TEXTO ANALIZADO:
====

Si bien ahora sorprende
el silencio estruendoso de aquella todavía élite universitaria, no se queda
atrás la magnitud de las cifras barajadas, y eso que solo estamos en los
inicios. Confrontar un cuarto contra varias decenas de millones —ya dilapidados
y a la vista del año electoral que nos espera— parecería maniobra insólita, absurda, propia
de una casta inmunda. Lo más grave, sin embargo, y de ahí su vileza
antidemocrática, constituye el origen del dinero que permite obtener ventajas
inequívocas. En el caso de Rajoy, de forma más o menos irregular (incluso
ilegal, a las malas), procedía de donaciones particulares. Este del progresismo
social-comunista procede de la caja común, de todos los españoles, y que alguna
ministra, “experta” en derecho constitucional, aseguraba que no era de nadie.
Con semejante análisis, hablar de malversación sería un disparate.

====

DATOS PROPORCIONADOS:
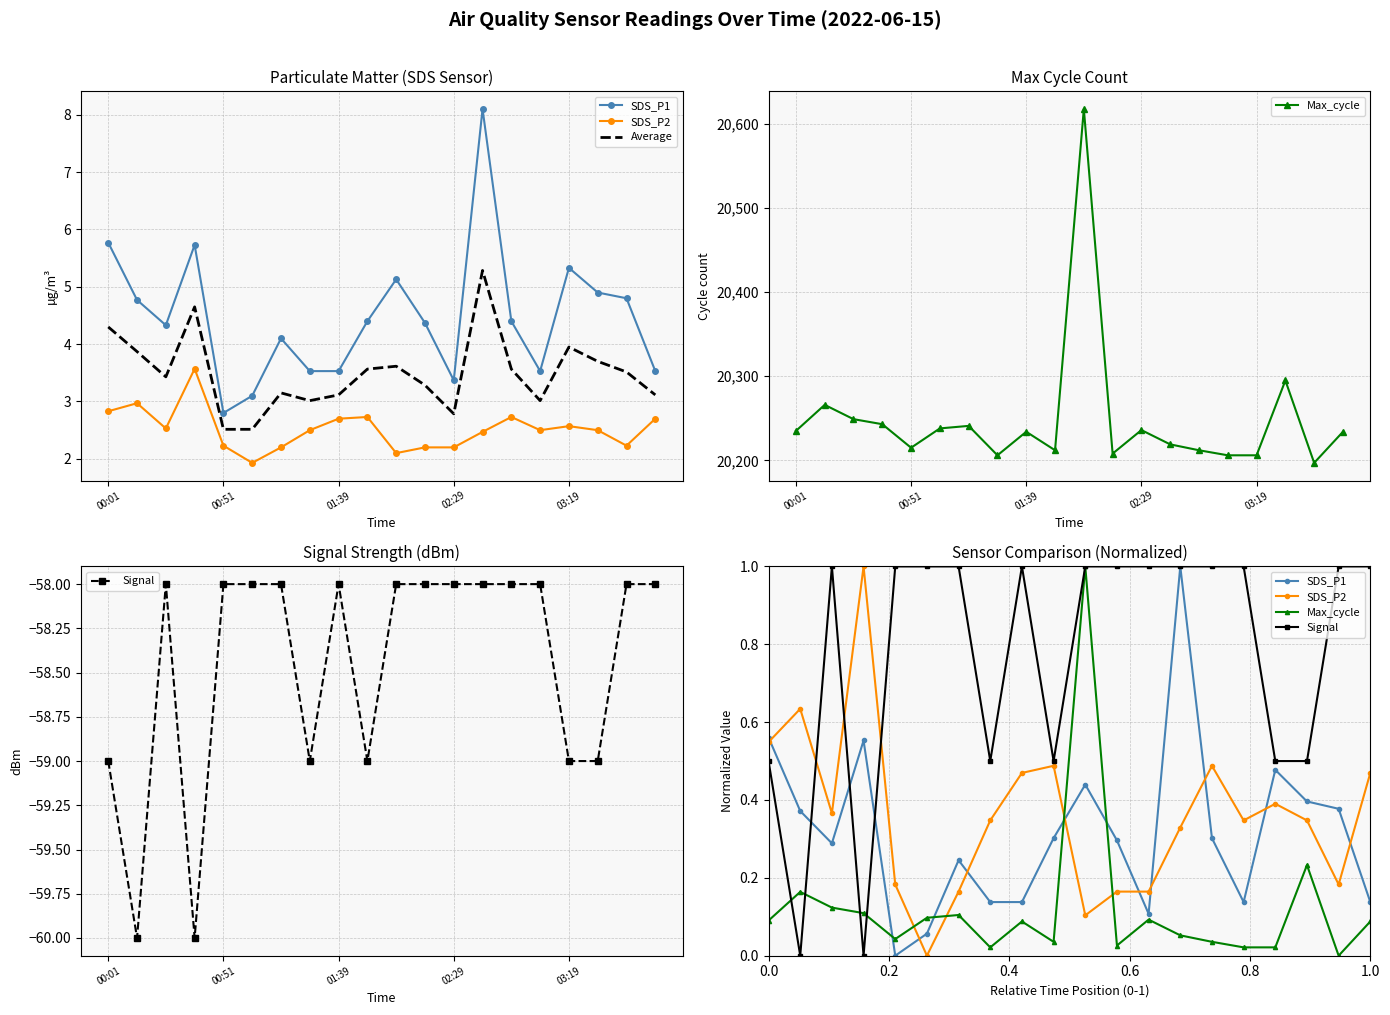

How many data points in SDS_P1 are above 0?

19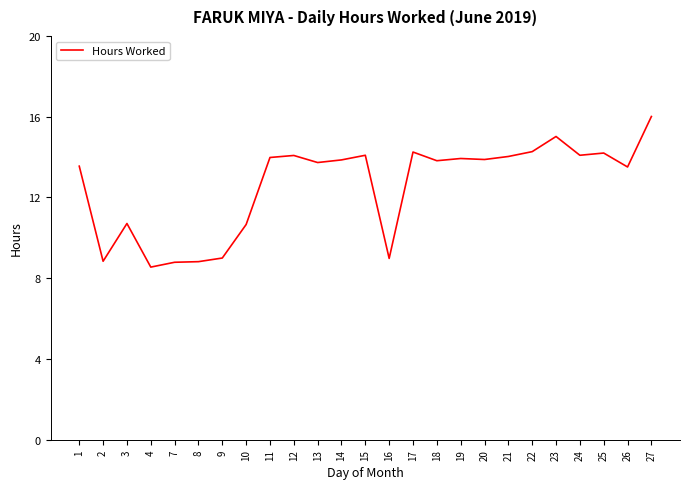

Is this an area chart (filled region under the line)?

No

====

CÓMO RESOLVERLA:
Prosigue el texto analizado sobre el origen del dinero público a partir de su última frase. El material no hace falta para esta tarea.

RESPUESTA:
Además del sigilo oficial
—que atenta contra cualquier portal de transparencia harto publicitado— el
mutismo transgresor (ese que descubre los auténticos intereses u objetivos de
quienes suelen proclamarse garantes de las gentes) es la respuesta acostumbrada
ante tanta indignidad. Cambian el discurso, pero no la vehemencia porque su
impronta parece estar siempre saciada de sugestivas razones. Ellos, mayoritariamente,
se han recubierto de una pátina intelectual, erudita, que la sociedad permite
adoctrinada por unos medios vendidos, altivos, ultramontanos. Este permanente
proceso de idiocia pública, iniciado en los primeros compases de la transición,
ha constituido la auténtica involución del desarrollo democrático al socializar
una semántica nueva que ha ennegrecido valores sempiternos mientras blanqueaba conceptos
abominables, infames.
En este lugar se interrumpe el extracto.